Transcribed page contents:
──────────────────────────────
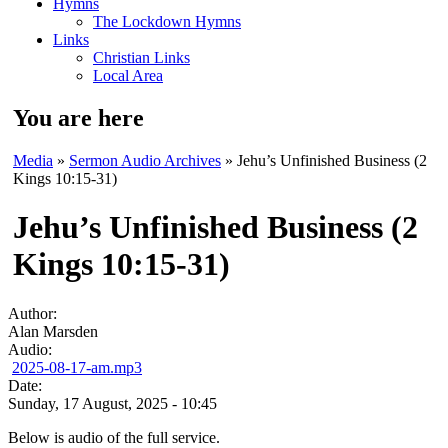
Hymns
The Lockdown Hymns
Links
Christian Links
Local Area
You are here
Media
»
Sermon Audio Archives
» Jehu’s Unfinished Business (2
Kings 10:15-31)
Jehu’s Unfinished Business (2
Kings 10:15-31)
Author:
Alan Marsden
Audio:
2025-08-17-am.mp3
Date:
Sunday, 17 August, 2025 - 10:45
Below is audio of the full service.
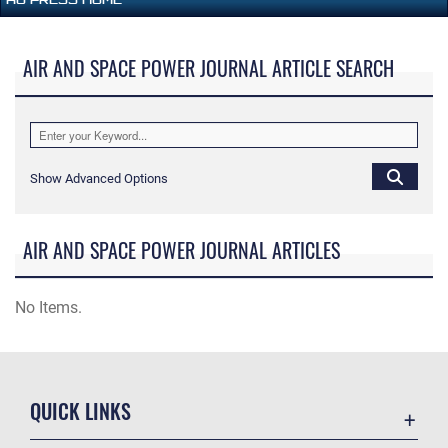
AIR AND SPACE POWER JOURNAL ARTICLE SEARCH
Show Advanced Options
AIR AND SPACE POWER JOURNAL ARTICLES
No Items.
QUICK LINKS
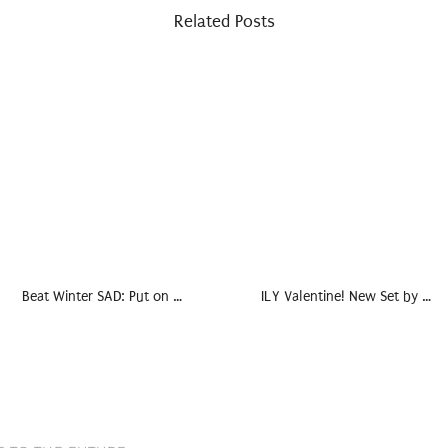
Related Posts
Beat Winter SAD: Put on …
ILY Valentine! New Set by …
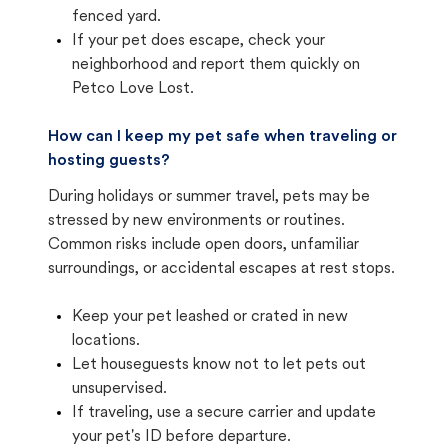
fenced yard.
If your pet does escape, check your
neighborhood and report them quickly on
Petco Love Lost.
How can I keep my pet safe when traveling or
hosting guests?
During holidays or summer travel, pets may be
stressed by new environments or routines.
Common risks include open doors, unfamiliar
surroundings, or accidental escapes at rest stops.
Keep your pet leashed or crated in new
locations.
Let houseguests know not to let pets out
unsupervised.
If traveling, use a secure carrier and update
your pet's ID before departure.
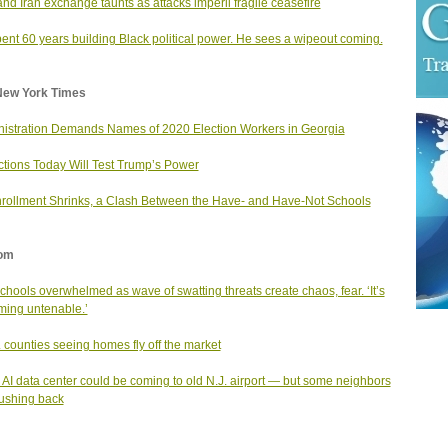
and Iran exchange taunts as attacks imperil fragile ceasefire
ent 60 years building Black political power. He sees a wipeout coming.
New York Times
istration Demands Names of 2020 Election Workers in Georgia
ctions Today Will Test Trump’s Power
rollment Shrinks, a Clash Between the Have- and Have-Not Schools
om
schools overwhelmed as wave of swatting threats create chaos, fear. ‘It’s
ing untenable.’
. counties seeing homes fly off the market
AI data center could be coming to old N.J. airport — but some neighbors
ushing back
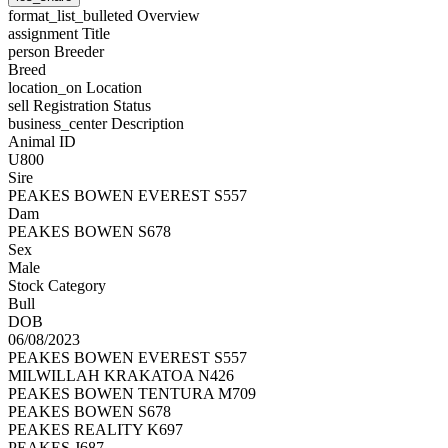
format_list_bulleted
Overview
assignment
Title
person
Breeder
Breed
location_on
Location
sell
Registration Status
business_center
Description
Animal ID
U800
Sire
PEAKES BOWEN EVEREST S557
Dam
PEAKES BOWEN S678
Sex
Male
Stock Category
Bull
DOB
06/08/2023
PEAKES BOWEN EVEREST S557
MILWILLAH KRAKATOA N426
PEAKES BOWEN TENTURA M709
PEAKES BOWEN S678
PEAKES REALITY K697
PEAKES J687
──────────────────────────────
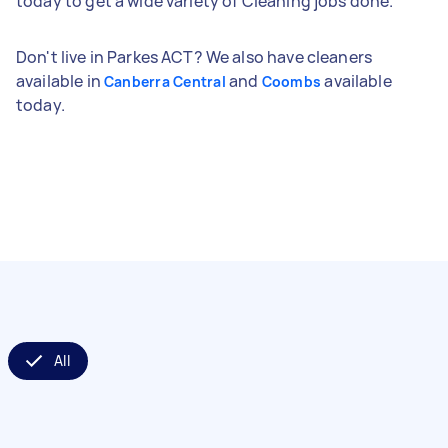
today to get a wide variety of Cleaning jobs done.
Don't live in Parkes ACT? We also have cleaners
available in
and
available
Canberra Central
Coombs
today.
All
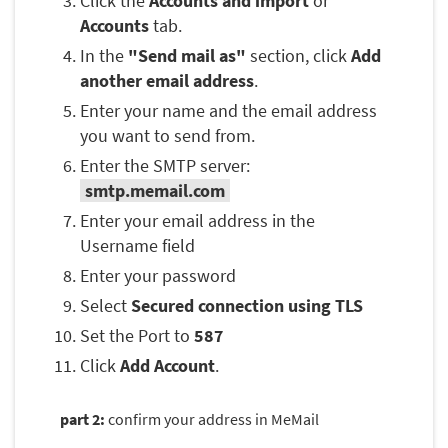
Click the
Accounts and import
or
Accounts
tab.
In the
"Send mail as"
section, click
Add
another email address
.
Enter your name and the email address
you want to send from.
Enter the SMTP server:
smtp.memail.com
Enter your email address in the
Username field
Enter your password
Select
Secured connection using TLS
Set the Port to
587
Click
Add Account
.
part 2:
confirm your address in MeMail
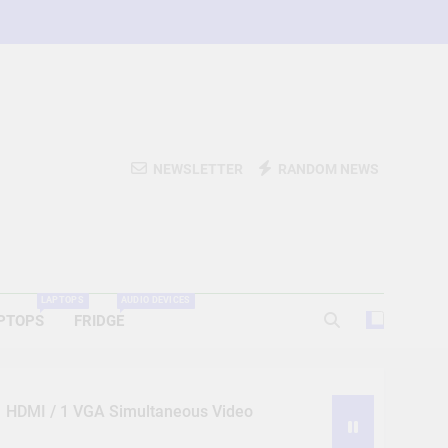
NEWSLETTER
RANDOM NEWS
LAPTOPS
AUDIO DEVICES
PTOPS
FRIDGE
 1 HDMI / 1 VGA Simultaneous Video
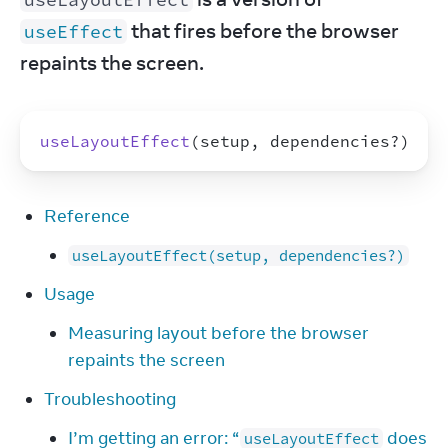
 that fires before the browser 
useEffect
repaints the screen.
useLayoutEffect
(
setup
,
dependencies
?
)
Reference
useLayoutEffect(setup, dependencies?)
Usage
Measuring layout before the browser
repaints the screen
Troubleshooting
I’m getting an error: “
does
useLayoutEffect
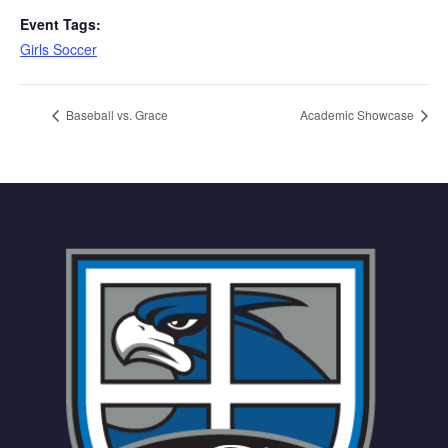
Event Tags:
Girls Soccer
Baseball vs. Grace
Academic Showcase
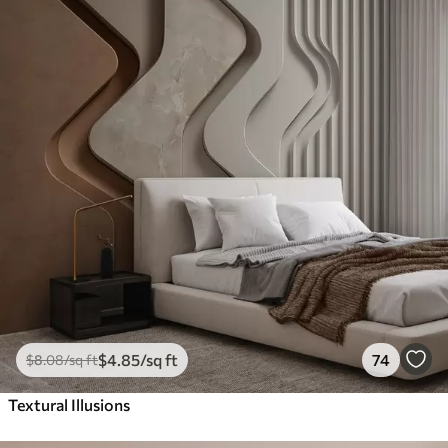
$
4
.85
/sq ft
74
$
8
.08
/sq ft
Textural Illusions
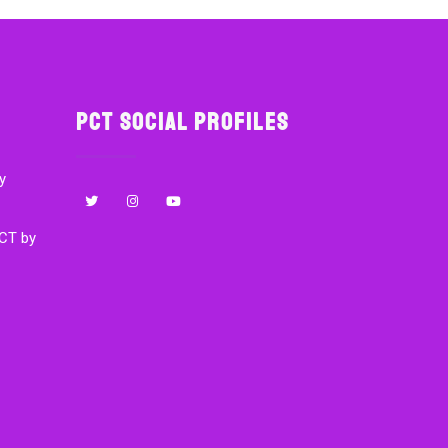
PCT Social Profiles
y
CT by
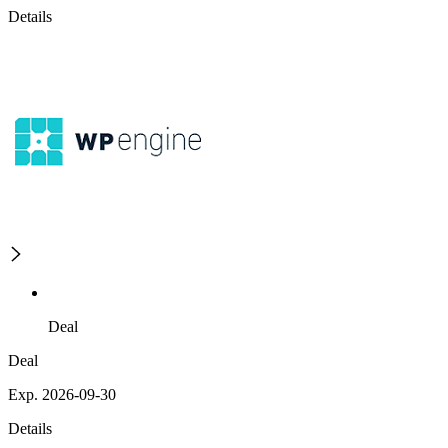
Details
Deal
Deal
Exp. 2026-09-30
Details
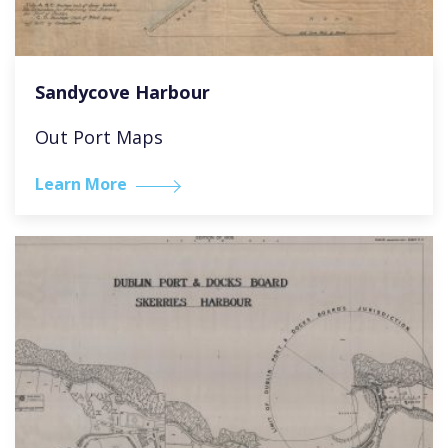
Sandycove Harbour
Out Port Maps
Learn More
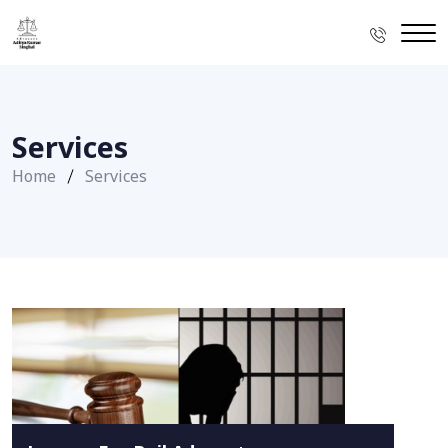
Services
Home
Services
──────────────────────────────
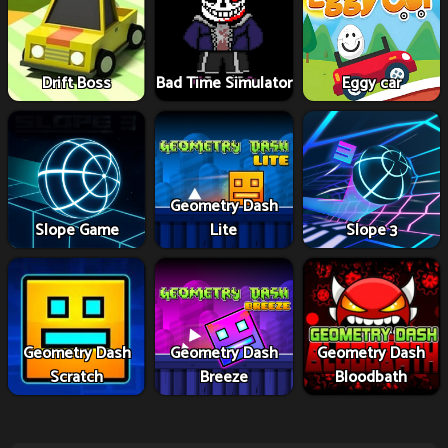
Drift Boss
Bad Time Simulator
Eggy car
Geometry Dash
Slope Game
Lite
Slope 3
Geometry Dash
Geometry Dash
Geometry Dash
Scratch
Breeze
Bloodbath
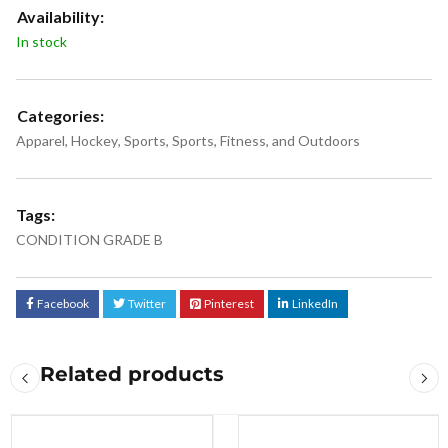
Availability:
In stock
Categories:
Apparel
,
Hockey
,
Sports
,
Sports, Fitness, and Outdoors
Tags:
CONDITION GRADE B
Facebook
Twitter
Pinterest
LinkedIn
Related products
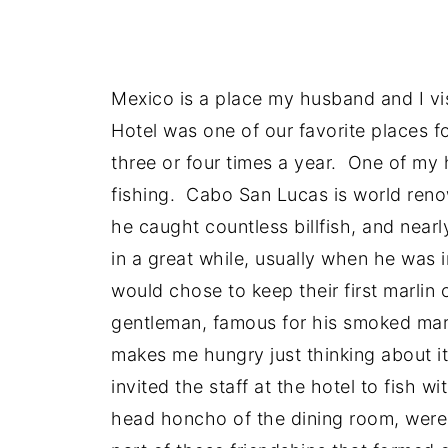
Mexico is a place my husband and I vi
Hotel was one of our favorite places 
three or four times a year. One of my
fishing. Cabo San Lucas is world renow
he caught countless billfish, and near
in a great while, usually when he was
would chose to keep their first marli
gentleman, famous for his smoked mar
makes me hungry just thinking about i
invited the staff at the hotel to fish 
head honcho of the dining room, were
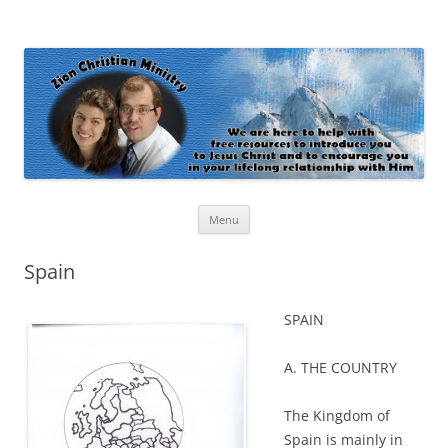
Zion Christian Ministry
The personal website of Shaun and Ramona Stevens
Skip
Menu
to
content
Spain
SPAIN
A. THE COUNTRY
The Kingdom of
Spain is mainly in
──────────────────────────────
__Task details__:
Figure out the number of lines above in which the string "dependencies" appears. Only the number should be given.

__Output of the exercise__:
2